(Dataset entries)
* * * * *
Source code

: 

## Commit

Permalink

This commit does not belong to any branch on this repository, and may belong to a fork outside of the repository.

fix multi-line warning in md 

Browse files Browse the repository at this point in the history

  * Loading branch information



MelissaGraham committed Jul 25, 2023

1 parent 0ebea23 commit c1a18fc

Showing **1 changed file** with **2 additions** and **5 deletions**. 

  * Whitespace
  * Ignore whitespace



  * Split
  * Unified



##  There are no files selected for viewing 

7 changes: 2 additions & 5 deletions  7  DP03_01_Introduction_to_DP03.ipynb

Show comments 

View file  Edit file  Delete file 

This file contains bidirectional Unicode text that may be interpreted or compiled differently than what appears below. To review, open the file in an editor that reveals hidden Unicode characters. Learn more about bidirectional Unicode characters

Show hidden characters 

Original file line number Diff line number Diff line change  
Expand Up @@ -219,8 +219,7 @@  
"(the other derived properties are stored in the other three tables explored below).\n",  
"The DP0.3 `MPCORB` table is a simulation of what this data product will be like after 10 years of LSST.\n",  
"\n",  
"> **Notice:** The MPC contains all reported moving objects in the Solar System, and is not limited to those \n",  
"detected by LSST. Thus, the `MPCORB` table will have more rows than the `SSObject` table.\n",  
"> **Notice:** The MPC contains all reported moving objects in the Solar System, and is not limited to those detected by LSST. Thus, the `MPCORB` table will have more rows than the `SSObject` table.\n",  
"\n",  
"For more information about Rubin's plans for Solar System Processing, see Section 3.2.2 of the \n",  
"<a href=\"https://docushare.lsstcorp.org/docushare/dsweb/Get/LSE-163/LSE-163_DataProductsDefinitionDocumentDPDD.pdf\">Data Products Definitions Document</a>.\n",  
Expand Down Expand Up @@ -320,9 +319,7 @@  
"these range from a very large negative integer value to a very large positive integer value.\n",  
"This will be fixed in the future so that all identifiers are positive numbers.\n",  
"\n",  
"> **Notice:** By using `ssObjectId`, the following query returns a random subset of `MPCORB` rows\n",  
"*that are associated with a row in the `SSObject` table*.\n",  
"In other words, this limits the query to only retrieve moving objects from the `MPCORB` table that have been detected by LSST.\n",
* * * * *
### PROBLEM REQUIREMENTS
Please reproduce every line of the rows above with no changes at all.

### SOLVED EXERCISE
Source code

: 

## Commit

Permalink

This commit does not belong to any branch on this repository, and may belong to a fork outside of the repository.

fix multi-line warning in md 

Browse files Browse the repository at this point in the history

  * Loading branch information



MelissaGraham committed Jul 25, 2023

1 parent 0ebea23 commit c1a18fc

Showing **1 changed file** with **2 additions** and **5 deletions**. 

  * Whitespace
  * Ignore whitespace



  * Split
  * Unified



##  There are no files selected for viewing 

7 changes: 2 additions & 5 deletions  7  DP03_01_Introduction_to_DP03.ipynb

Show comments 

View file  Edit file  Delete file 

This file contains bidirectional Unicode text that may be interpreted or compiled differently than what appears below. To review, open the file in an editor that reveals hidden Unicode characters. Learn more about bidirectional Unicode characters

Show hidden characters 

Original file line number Diff line number Diff line change  
Expand Up @@ -219,8 +219,7 @@  
"(the other derived properties are stored in the other three tables explored below).\n",  
"The DP0.3 `MPCORB` table is a simulation of what this data product will be like after 10 years of LSST.\n",  
"\n",  
"> **Notice:** The MPC contains all reported moving objects in the Solar System, and is not limited to those \n",  
"detected by LSST. Thus, the `MPCORB` table will have more rows than the `SSObject` table.\n",  
"> **Notice:** The MPC contains all reported moving objects in the Solar System, and is not limited to those detected by LSST. Thus, the `MPCORB` table will have more rows than the `SSObject` table.\n",  
"\n",  
"For more information about Rubin's plans for Solar System Processing, see Section 3.2.2 of the \n",  
"<a href=\"https://docushare.lsstcorp.org/docushare/dsweb/Get/LSE-163/LSE-163_DataProductsDefinitionDocumentDPDD.pdf\">Data Products Definitions Document</a>.\n",  
Expand Down Expand Up @@ -320,9 +319,7 @@  
"these range from a very large negative integer value to a very large positive integer value.\n",  
"This will be fixed in the future so that all identifiers are positive numbers.\n",  
"\n",  
"> **Notice:** By using `ssObjectId`, the following query returns a random subset of `MPCORB` rows\n",  
"*that are associated with a row in the `SSObject` table*.\n",  
"In other words, this limits the query to only retrieve moving objects from the `MPCORB` table that have been detected by LSST.\n",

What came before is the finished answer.